Voltado para alunos, professores,
diretores, famílias e agentes públicos,
o programa formava a comunidade
escolar para a construção da
democracia e da paz. Os trabalhos se
organizavam em eixos temáticos
usando televisão, rádio, vídeo, grafite,
serigrafia e teatro. Hoje falta dinheiro
para os projetos. “Desde que a
Colômbia passou da categoria de
baixa para média renda, os
financiamentos foram para África e
Ásia”, diz Ariel Gómez, diretor do IPC.

ENTREVISTA: FLOR ALBA ROMERO

“É preciso encontrar um lugar e desaprender a guerra”

Segundo pesquisadora, escolas devem trabalhar para construir a paz com uma perspectiva
pedagógica

NOVA ESCOLA: Por que os docentes foram vítimas diretas da violência?

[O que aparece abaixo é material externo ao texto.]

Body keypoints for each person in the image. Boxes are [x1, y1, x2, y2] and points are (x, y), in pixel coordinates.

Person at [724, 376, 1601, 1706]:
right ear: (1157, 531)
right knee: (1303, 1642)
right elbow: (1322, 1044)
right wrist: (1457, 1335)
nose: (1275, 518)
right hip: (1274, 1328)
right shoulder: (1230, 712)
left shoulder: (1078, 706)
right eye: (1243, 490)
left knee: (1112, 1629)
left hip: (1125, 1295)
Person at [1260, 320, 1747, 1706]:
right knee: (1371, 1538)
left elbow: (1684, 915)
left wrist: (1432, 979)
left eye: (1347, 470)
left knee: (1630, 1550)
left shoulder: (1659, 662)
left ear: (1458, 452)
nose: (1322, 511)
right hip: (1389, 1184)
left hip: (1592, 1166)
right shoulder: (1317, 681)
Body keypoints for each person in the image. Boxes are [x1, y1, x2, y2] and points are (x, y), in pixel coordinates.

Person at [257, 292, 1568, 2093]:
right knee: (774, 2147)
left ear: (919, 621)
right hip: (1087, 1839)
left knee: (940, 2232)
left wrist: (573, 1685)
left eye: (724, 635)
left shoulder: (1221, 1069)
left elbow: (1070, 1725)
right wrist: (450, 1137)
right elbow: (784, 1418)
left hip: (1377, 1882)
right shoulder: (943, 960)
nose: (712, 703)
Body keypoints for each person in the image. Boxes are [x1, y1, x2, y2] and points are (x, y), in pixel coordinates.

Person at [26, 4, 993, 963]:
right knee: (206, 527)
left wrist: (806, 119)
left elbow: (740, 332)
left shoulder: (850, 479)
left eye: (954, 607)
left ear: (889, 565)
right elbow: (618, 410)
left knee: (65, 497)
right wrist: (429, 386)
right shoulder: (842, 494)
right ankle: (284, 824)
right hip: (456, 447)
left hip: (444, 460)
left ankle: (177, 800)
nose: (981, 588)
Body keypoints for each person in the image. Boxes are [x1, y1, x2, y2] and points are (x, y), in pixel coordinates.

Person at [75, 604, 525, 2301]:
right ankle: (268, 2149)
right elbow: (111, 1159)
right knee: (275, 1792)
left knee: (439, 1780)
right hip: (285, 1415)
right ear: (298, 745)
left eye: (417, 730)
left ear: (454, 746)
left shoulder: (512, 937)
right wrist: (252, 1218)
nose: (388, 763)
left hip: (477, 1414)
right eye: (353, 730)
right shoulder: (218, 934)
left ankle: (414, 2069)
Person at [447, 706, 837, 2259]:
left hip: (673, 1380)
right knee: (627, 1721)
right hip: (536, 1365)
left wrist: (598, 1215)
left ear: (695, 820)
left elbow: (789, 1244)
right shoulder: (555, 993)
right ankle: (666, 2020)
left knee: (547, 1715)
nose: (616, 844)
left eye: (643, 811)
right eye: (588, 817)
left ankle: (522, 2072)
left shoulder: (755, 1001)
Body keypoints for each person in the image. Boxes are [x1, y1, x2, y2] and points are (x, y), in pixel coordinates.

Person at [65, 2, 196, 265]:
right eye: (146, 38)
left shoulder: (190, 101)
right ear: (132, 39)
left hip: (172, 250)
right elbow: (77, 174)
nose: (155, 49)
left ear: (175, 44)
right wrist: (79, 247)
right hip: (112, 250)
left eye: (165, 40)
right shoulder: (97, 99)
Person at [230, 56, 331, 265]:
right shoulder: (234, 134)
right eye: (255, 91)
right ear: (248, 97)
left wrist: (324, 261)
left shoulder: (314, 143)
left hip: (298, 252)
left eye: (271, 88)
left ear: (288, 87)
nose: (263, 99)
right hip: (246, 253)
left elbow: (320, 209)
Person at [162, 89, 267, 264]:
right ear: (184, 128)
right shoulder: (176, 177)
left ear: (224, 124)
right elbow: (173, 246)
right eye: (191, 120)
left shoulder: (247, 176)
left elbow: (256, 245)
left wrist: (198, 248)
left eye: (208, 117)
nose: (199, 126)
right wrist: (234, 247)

Flor Alba Romero: Ou eles eram defensores dos direitos humanos; ou eram militantes da
esquerda; ou eram pessoas que queriam defender a escola desde a perspectiva do direito
humanitário. Professores eram incômodos.

NE: A mobilização da sociedade civil foi determinante para que a Colômbia saísse do
conflito armado?
FAR: As iniciativas da sociedade civil foram importantes, mas ocorreram muitas pressões.
Acredito que outro fator importante para o acordo de paz foi um certo cansaço dos atores
armados com a guerra. Havia a percepção de que eles mantiveram essa guerra por muito
tempo e não conseguiram tomar o poder.

NE: Qual o papel da escola hoje?


FAR: É fundamental que o sistema educativo trabalhe a memória do que aconteceu, mas
também é preciso encontrar um lugar desde uma perspectiva de construção de paz, de
desaprender a guerra. Porque quando os conflitos armados duram muito tempo ocorre uma
naturalização da violência e o autoritarismo ganha espaço. O importante é que possamos
entregar elementos para a construção de paz com uma perspectiva pedagógica.

Flor Alba Romero é defensora dos direitos humanos na Colômbia. Em 2001, recebeu a
menção honrosa do Prêmio Unesco em Educação em Direitos Humanos.